I'm testing out OpenVINO on Mac with ssd_inception_v2 architecture. I quantized the model using DefaultQuantization on CPU. I'm getting a good inferencing speed-up (50 FPS base vs. 80 FPS quantized) via the benchmark_app script, however, the memory usage has increased from 350 MB to 485 MB. Is this expected behavior? If not, what are some potential causes for this increase in memory? Thanks!
Thanks for reaching out to us.
Which OpenVINO version are you using? If possible, please share your quantized model for us to reproduce your issue.

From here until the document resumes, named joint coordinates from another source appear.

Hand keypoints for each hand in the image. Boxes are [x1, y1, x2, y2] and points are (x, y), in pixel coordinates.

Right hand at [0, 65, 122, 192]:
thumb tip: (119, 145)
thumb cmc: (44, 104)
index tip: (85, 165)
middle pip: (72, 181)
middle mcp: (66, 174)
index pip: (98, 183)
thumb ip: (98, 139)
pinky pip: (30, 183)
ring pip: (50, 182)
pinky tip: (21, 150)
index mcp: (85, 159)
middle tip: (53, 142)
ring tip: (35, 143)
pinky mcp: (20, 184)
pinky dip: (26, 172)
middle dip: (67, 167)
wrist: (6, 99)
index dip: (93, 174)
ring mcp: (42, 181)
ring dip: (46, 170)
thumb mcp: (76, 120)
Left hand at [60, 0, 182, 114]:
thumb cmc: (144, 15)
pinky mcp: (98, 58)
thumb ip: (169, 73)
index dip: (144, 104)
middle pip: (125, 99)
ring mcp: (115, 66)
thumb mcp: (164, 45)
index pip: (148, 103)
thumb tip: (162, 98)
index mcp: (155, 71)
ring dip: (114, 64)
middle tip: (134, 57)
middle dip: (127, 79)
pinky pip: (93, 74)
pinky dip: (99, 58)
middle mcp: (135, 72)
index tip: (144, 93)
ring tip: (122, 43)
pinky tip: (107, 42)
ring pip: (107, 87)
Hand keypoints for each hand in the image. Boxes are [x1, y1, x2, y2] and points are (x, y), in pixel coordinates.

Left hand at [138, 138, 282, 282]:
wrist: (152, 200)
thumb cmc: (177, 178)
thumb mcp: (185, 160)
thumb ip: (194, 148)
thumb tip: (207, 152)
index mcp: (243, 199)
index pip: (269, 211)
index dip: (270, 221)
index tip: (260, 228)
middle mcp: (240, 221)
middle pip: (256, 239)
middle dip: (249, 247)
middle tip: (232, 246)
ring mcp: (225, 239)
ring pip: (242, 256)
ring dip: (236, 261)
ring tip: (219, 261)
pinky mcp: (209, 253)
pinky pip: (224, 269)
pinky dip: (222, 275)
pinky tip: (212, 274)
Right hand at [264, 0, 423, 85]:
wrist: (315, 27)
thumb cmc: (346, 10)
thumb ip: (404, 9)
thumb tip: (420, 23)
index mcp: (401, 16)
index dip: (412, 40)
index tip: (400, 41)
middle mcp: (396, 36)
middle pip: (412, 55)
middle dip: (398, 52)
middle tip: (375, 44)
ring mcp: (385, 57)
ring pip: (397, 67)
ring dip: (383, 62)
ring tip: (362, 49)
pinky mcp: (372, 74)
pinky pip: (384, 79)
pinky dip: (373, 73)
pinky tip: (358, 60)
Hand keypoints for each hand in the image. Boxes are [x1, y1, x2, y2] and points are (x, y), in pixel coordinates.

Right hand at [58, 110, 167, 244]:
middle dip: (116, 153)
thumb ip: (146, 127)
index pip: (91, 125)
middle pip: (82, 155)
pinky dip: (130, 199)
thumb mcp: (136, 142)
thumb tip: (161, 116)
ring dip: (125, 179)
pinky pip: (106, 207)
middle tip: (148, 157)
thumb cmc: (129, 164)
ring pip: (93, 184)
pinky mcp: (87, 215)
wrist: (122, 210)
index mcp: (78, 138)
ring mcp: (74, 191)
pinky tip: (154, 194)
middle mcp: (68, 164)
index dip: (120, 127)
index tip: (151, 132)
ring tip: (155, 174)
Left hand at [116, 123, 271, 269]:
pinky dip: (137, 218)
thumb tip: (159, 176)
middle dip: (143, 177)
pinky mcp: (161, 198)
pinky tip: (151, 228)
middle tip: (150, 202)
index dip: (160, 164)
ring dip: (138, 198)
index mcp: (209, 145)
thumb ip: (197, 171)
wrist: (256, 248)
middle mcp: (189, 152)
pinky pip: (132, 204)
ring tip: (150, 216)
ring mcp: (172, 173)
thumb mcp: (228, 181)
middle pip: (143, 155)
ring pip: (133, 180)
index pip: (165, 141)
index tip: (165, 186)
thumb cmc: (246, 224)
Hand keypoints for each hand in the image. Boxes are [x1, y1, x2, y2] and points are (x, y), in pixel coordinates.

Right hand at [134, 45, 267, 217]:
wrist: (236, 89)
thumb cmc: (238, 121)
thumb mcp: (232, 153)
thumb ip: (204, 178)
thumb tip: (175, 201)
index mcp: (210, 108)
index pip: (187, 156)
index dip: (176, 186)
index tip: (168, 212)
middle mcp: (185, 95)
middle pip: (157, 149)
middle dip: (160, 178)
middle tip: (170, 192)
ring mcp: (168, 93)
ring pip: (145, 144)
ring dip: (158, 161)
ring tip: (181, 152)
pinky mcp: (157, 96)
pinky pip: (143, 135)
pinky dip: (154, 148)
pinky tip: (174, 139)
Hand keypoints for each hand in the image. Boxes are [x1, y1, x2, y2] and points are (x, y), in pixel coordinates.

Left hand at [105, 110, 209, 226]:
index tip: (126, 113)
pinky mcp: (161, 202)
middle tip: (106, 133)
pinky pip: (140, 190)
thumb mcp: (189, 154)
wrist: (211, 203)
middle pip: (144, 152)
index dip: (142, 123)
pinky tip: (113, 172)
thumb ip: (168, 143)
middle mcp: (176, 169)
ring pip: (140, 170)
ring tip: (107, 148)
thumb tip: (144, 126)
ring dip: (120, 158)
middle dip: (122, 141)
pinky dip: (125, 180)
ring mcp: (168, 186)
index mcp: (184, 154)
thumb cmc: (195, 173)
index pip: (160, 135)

I am using OpenVINO 2021.1.110. Sure, I have attached the quantized .xml. I can't attach the quantized .bin however, as the forum is telling me "the file type (.bin) is not supported. Here's a mediafire link to the quantized .xml/.bin http://www.mediafire.com/folder/064ray5ygzssi/ssd_inception_v2
We are able to replicate your issue and observed higher memory consumption as well. This is not an ideally expected behavior. However, we don't have any targets for memory consumption for quantized models. Our target parameters for quantization are accuracy, throughput (FPS), and latency.

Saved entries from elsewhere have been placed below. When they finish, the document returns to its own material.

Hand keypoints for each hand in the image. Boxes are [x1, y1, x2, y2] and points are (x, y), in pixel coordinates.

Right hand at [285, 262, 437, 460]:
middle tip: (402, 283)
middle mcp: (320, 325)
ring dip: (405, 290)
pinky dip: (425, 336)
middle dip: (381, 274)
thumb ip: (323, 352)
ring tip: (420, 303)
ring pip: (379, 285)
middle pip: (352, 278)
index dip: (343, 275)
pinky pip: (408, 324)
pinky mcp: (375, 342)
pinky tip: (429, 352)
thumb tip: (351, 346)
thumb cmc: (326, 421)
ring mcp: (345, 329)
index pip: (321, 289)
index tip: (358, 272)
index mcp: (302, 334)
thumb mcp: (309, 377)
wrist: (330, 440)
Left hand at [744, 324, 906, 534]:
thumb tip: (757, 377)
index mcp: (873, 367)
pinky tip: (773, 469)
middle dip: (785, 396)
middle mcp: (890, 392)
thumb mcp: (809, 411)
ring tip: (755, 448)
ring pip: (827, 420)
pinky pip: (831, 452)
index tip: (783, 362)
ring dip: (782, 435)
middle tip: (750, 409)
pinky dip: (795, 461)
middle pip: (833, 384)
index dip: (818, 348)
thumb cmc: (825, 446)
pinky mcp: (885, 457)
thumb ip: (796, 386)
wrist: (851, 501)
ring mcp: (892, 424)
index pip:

On top of that, SSD Inception v2 is not a validated quantized topology, as per https://docs.openvinotoolkit.org/latest/openvino_docs_IE_DG_Int8Inference.html
Having said that, I would suggest you try applying optimization methods mentioned in the following page: https://docs.openvinotoolkit.org/latest/pot_docs_BestPractices.html
You can also try AccuracyAwareQuantization algorithm method.
This thread will no longer be monitored since we have provided explanation and suggestions. If you need any additional information from Intel, please submit a new question.